A Low Surface Brightness (LSB) galaxy survey of the Cancer and Pegasus galaxy clusters and the low density regime defined by the Great Wall, was undertaken between 14 October 1993 and 17 April 1996 using the University of Texas MacDonald Observatory 0.8m telescope and a LF1 2048x2048 CCD camera. 127 galaxies were found with \mu_B(0)\:\geq 22.0 mag/arcsec^2, 119 of which are previously unidentified. Structural parameters (\mu_B(0),\:\alpha,\:r_25,\:etc) and colors (Johnson/Cousins U,B,V,I, amp; R, when possible) were determined for the galaxies. The majority of these galaxies (80%) were well fit by an exponential profile, while the remaining were either fit by a king profile (17%) or were too clumpy to be fit by any curve (3%). The average central surface brightness of the sample is 23.06\pm0.20 mag/arcsec^2. The central surface brightness distribution of the galaxies is flat from 22.0 \mu_B(0) to 24.0 \mu_B(0), at which point a sharp drop-off is observed. By eliminating the possibility the drop-off is due to selection or distance effects, we show that it is highly likely the drop-off is due to the inability for extremely LSB galaxies to form in the cluster environment.

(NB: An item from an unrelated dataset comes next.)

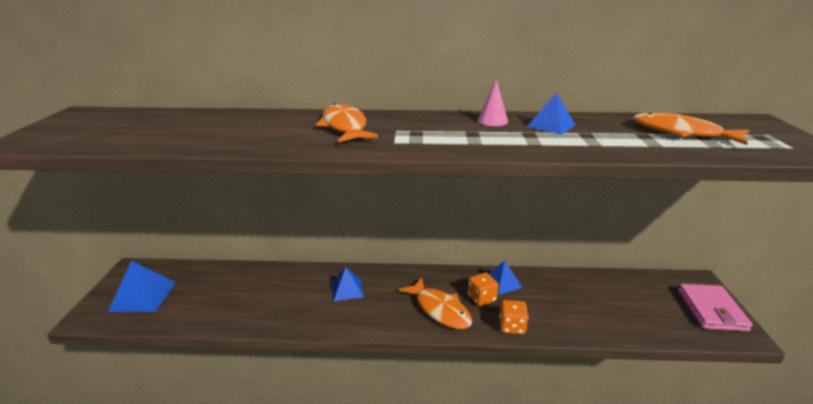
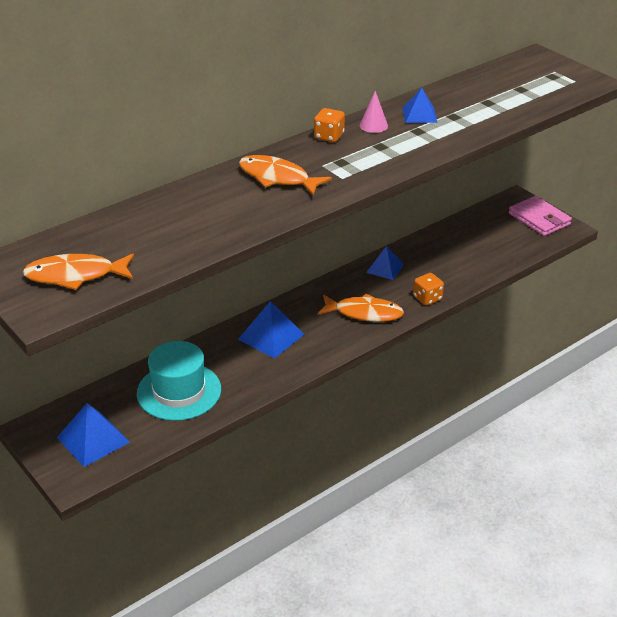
camera: 40 degrees left, 10 degrees up
(235, 294) = (179, 391): none -> turquoise hat
(347, 289) = (271, 336): blue pyramid -> blue pyramid, size x1.51
(481, 298) = (384, 288): orange dice -> orange dice (329, 136)
(681, 133) = (506, 90): orange fish -> orange fish (75, 276)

The colors of the galaxies in our survey range continuously from very blue (u-b=-0.56, b-v=0.37) to very red (u-b=0.65, v-i=2.2), and include a group of old galaxies which show evidence for recent star formation. This survey for LSB galaxies is the first to discover a significant population of objects with red colors. Since galaxies must fade and redden, the absence of LSB red disks in previous surveys has been puzzling and may be the result of a significant selection effect associated with photographic survey data. At the same time the continuous range of colors from very blue to very red clearly show that at the present epoch, LSB galaxies define a wide range of evolutionary states. Finally, the number density of the galaxies in our survey, when corrected for selection effects, is flat to increasing (depending upon the \mu_lim used) through \mu_B(0) = 25.6 mag/arcsec^2, showing that LSB galaxies are important contributors to the overall baryon content of the universe.